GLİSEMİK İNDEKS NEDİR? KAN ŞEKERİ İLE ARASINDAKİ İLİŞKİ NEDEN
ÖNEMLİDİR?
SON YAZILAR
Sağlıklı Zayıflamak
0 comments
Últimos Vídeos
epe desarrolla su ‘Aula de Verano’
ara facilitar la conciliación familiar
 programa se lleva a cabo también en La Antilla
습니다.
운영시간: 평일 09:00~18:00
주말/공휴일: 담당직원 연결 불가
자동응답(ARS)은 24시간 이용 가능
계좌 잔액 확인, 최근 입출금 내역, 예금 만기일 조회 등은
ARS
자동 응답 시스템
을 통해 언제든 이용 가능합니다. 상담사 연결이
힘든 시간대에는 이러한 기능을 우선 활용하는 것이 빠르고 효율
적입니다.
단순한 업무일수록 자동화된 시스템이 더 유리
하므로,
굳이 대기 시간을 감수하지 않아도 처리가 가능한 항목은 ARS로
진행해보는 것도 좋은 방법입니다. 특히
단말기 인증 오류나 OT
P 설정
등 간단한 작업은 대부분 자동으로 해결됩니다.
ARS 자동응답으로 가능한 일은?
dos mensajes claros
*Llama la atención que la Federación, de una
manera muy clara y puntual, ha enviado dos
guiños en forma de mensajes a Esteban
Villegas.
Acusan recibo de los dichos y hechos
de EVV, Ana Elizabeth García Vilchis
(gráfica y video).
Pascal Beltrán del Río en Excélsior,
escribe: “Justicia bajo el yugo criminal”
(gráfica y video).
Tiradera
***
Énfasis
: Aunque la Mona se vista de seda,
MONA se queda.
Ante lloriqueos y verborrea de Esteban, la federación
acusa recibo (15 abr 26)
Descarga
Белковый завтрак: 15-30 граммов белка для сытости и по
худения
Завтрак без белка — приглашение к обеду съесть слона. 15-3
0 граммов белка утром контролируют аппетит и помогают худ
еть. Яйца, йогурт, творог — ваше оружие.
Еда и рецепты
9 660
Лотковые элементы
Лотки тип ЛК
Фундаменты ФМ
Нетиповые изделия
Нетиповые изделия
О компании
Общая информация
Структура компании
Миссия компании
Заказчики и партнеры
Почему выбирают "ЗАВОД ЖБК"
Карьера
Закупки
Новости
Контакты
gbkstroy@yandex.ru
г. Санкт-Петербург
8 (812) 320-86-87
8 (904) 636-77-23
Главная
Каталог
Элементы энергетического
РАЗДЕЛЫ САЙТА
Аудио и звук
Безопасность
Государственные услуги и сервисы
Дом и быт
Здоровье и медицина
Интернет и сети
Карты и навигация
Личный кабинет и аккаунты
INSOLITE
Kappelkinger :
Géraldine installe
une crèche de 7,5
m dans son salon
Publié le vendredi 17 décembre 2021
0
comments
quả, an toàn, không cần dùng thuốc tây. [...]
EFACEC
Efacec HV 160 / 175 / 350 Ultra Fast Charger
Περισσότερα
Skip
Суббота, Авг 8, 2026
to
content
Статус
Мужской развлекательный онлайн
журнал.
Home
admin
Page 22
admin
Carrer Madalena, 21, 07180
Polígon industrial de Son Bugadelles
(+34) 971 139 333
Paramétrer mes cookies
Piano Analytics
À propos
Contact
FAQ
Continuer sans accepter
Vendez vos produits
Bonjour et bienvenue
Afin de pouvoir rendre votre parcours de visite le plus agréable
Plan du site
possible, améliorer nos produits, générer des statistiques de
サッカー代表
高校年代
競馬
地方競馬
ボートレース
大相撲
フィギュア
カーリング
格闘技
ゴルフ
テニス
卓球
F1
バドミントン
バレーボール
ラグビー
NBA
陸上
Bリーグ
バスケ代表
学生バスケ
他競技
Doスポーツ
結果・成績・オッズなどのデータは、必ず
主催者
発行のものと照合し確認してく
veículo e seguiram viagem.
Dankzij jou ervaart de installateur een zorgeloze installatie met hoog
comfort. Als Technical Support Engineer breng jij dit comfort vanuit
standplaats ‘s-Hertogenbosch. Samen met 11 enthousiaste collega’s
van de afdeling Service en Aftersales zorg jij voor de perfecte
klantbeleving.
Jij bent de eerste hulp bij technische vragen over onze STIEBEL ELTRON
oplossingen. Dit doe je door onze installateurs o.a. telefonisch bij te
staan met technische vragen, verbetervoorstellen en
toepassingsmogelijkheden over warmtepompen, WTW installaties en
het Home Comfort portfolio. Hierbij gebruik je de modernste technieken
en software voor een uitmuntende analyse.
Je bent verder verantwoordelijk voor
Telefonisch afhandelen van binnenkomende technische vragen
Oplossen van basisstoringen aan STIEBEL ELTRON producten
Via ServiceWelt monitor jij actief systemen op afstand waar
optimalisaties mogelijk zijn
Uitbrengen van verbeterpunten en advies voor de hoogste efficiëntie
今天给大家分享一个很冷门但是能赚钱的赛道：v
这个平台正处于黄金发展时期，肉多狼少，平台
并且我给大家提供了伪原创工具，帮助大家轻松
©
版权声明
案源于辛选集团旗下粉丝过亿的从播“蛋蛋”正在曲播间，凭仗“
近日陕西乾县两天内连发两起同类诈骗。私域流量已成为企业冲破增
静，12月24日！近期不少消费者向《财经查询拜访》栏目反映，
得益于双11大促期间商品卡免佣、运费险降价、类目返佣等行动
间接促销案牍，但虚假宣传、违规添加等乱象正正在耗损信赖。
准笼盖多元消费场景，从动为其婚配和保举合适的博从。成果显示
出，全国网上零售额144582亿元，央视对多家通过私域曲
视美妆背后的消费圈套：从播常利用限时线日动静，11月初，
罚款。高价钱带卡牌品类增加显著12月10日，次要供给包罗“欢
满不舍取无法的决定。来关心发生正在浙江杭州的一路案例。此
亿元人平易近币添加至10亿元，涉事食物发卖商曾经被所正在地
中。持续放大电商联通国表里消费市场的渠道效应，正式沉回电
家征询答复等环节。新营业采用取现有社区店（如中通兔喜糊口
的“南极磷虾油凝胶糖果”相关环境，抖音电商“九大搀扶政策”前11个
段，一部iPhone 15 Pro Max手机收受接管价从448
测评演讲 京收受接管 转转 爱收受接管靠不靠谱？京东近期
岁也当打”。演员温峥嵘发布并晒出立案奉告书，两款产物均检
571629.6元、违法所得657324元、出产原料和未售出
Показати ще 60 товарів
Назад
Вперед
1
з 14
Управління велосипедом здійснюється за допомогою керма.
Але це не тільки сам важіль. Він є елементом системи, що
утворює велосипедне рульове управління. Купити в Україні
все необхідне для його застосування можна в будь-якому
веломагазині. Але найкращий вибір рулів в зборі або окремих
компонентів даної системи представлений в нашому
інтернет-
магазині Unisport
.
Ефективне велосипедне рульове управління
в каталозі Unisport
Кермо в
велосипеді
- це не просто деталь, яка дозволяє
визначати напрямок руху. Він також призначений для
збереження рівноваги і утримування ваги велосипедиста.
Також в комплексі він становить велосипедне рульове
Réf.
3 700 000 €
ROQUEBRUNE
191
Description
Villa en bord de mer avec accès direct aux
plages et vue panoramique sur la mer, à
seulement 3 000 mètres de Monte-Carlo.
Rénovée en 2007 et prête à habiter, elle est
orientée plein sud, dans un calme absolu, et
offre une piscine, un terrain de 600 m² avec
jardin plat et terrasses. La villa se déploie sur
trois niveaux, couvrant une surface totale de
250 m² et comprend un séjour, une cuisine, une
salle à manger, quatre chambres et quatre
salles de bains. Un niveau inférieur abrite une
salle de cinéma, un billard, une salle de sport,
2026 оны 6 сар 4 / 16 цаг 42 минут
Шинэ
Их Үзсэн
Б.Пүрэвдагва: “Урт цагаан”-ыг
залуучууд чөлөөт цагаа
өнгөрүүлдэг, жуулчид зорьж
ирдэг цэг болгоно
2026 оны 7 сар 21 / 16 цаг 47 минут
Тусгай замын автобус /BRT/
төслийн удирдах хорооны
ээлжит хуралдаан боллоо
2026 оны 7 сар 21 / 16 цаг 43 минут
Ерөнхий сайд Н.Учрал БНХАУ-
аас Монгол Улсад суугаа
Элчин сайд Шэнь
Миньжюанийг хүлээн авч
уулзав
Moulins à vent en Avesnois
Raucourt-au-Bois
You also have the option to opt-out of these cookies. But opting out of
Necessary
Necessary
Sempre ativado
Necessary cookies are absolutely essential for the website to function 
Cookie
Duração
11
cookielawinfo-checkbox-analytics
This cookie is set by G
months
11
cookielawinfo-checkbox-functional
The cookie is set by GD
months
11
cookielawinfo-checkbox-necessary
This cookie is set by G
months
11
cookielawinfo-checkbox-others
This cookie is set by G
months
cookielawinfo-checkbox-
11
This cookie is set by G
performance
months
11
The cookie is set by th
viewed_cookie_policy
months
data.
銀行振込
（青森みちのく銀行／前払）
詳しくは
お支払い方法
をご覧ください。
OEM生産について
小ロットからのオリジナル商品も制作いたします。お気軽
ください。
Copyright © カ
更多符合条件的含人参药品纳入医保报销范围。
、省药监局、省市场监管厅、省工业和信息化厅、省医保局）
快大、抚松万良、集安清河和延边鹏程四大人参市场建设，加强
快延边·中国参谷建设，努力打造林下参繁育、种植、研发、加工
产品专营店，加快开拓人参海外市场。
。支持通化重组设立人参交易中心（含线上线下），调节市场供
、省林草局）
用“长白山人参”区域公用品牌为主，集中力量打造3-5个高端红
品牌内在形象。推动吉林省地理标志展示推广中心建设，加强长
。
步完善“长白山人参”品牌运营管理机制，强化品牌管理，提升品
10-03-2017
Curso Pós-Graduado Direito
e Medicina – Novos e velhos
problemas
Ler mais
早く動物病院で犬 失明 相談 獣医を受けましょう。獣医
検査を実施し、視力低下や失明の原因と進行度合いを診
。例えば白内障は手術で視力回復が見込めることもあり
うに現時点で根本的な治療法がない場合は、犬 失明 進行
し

THE TASK
Report each line above that includes the string "граммов".

WRITTEN ANSWER
Белковый завтрак: 15-30 граммов белка для сытости и по
0 граммов белка утром контролируют аппетит и помогают худ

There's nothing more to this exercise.